Island of the Blue Foxes by Stephen R. Bown

Stephen Bown is an award-winning writer of historical nonfiction. (Craig Douce)

Island of the Blue Foxes, written by Canmore, Alta.-based author Stephen Bown, is an account of the Great Northern Expedition, which was set in motion by Russia's Peter the Great during the early 1700s and explored Siberia and Alaska. Bown is an award-winning historical nonfiction writer, whose previous books include White Eskimo and The Last Viking.

Yardwork by Daniel Coleman

Daniel Coleman is a professor and author. (Wolsak and Wynn Publishers Ltd.)

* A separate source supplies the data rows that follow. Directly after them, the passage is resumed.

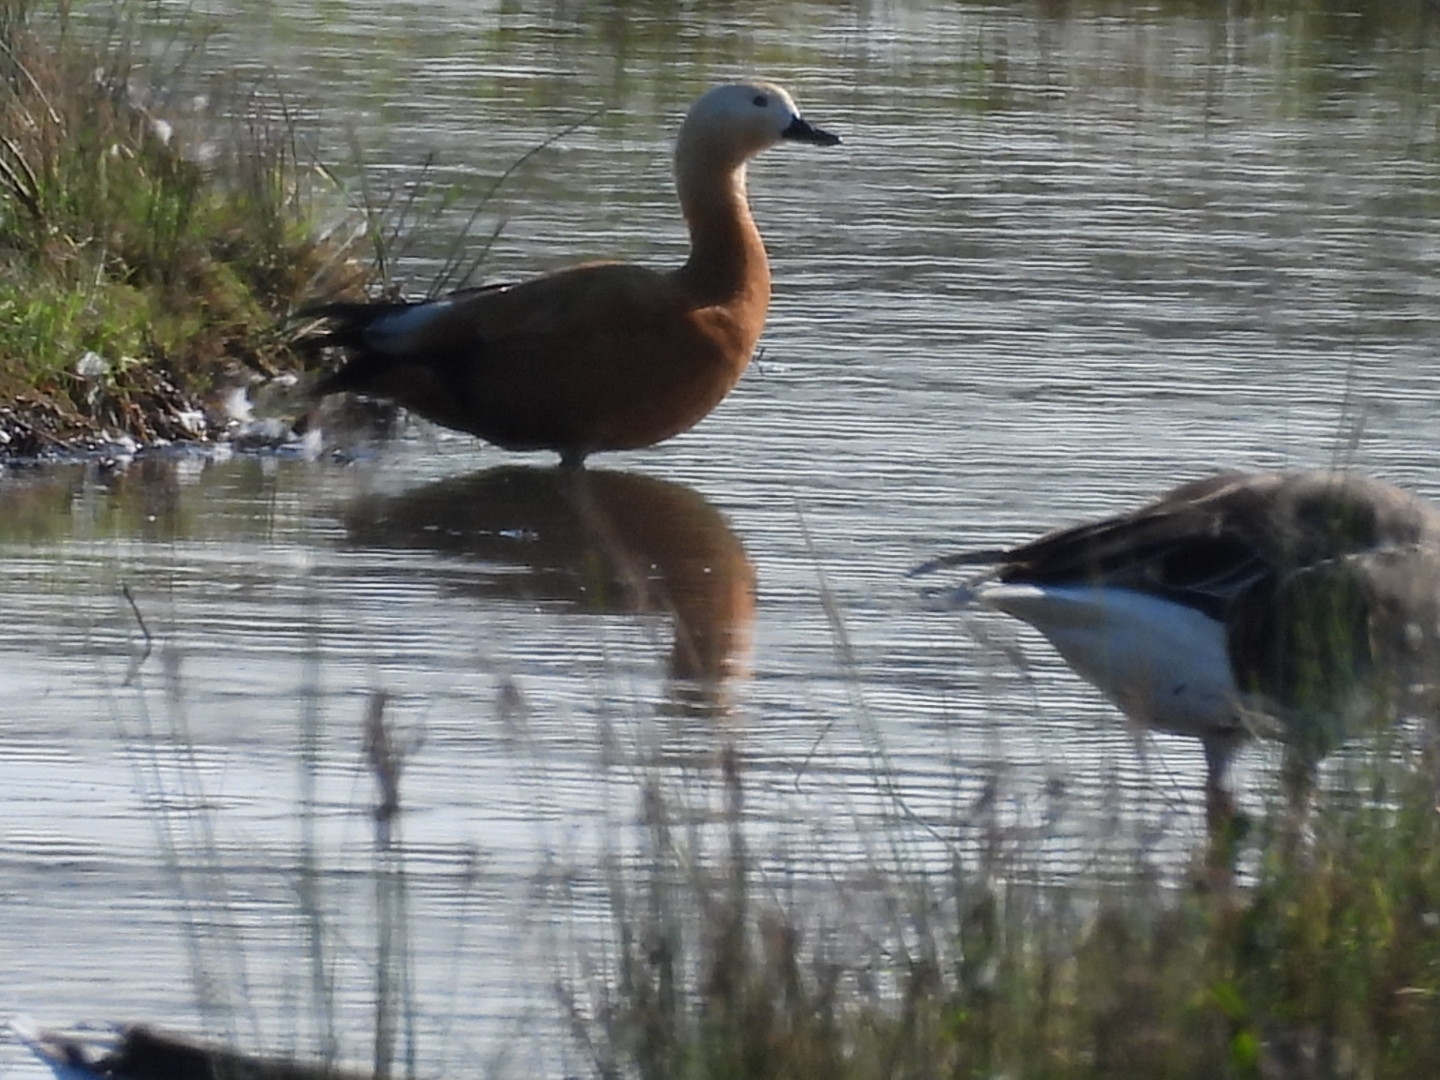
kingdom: Animalia
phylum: Chordata
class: Aves
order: Anseriformes
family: Anatidae
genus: Tadorna
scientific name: Tadorna ferruginea
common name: Ruddy shelduck
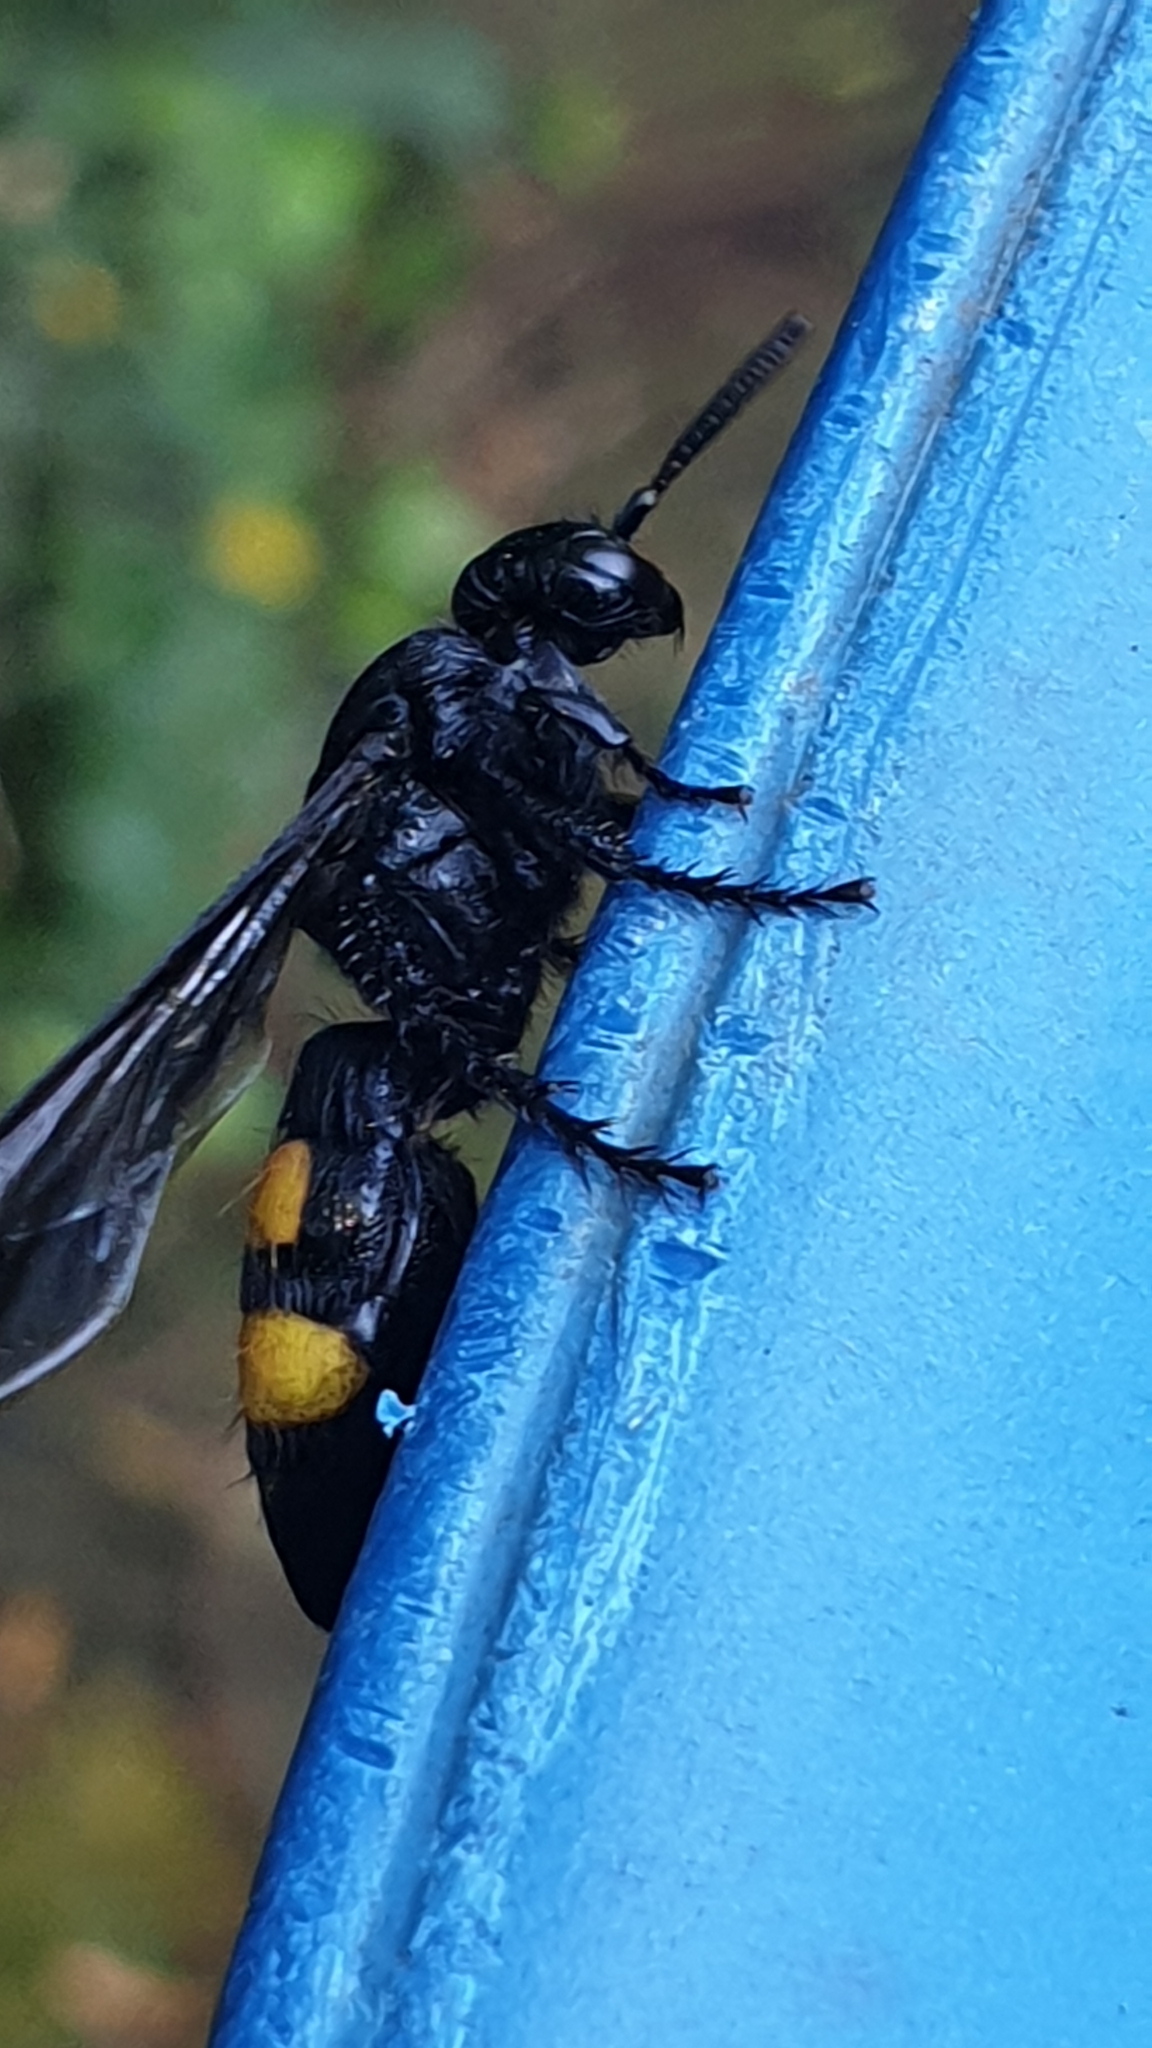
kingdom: Animalia
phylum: Arthropoda
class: Insecta
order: Hymenoptera
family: Scoliidae
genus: Scolia
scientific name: Scolia hirta
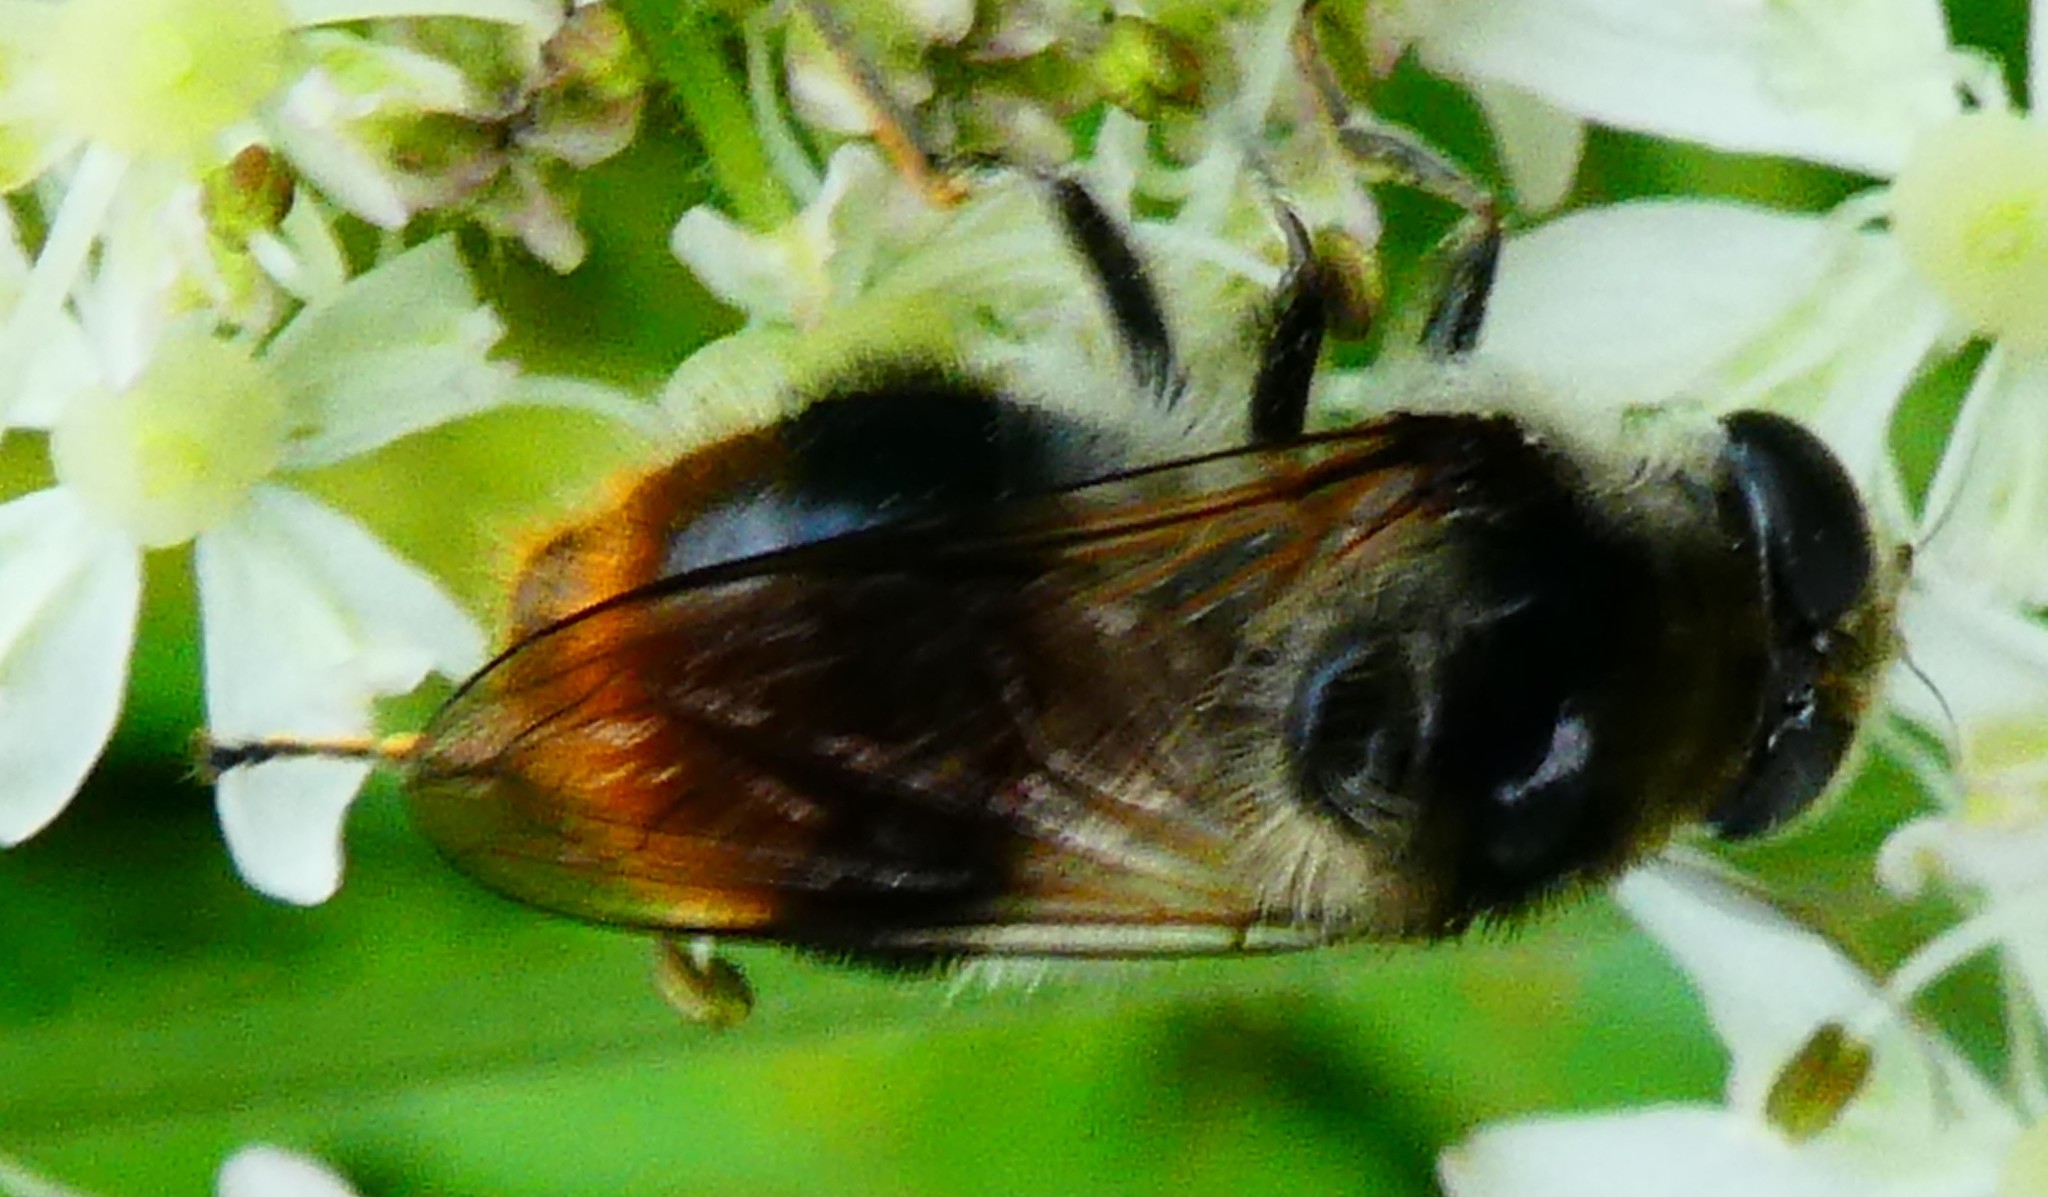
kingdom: Animalia
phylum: Arthropoda
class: Insecta
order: Diptera
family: Syrphidae
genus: Cheilosia
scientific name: Cheilosia illustrata
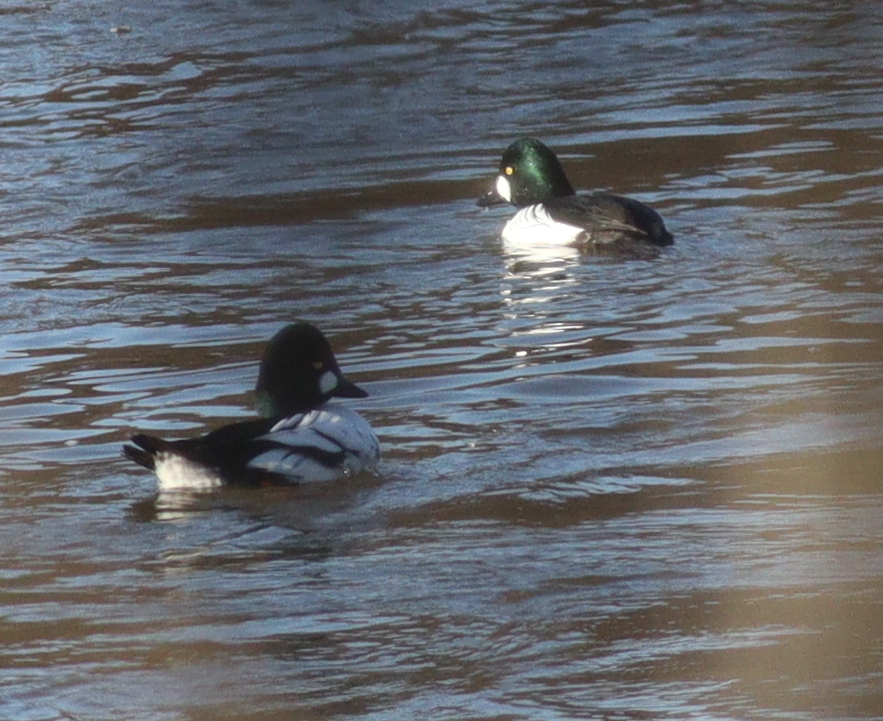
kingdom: Animalia
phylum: Chordata
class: Aves
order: Anseriformes
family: Anatidae
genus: Bucephala
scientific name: Bucephala clangula
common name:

When Daniel Coleman decided to move to Hamilton, Ont. — one of Canada's most polluted cities at the time — it started a process of learning more about the history of his newfound home. Using creation myths and geology as a starting point, Coleman looks at the history of the region, through the European settler era and up to the present. Coleman is a professor of English at McMaster University.

Life on the Ground Floor by James Maskalyk

James Maskalyk is the physician and author of memoir Life on the Ground Floor. (Penguin Random House/Michael Banasiak)

​In Life on the Ground Floor: Letters from the Edge of Emergency Medicine, Maskalyk shares the observations he has made working in ER rooms in Toronto and Ethiopia. The book won the 2017 Hilary Weston Writers' Trust Prize for Nonfiction. Maskalyk is a physician at St. Michael's Hospital in Toronto.

Seven Fallen Feathers by Tanya Talaga

Tanya Talaga highlights the lives of seven Indigenous students in Seven Fallen Feathers. (Steve Russell/Toronto Star/House of Anansi)

Award-winning journalist Tanya Talaga shines a spotlight on the lives of seven Indigenous high school students who died between 2000 and 2011 in Thunder Bay, Ont. Talaga writes compassionately about what Jordan Wabasse, Kyle Morrisseau, Curran Strang, Robyn Harper, Paul Panacheese, Reggie Bushie and Jethro Anderson endured while separated from their families and communities. The book is on the Canada Reads 2018 longlist.

In the Name of Humanity by Max Wallace

Max Wallace is a finalist for the 2018 RBC Taylor Prize for his book In the Name of Humanity. (Allen Lane/International Photo Imaging, Penguin Canada)

Toronto Holocaust historian Max Wallace investigates why Heinrich Himmler, the Nazi in charge of carrying out the genocide, ordered the destruction of crematoriums and gas chambers at Auschwitz in November 1944. Wallace discovered that a top-secret deal had been struck between Himmler and the former president of Switzerland, with the aid of an Orthodox Jewish woman and a Finnish osteopath. This revelation unlocks a mystery that has confounded historians for decades.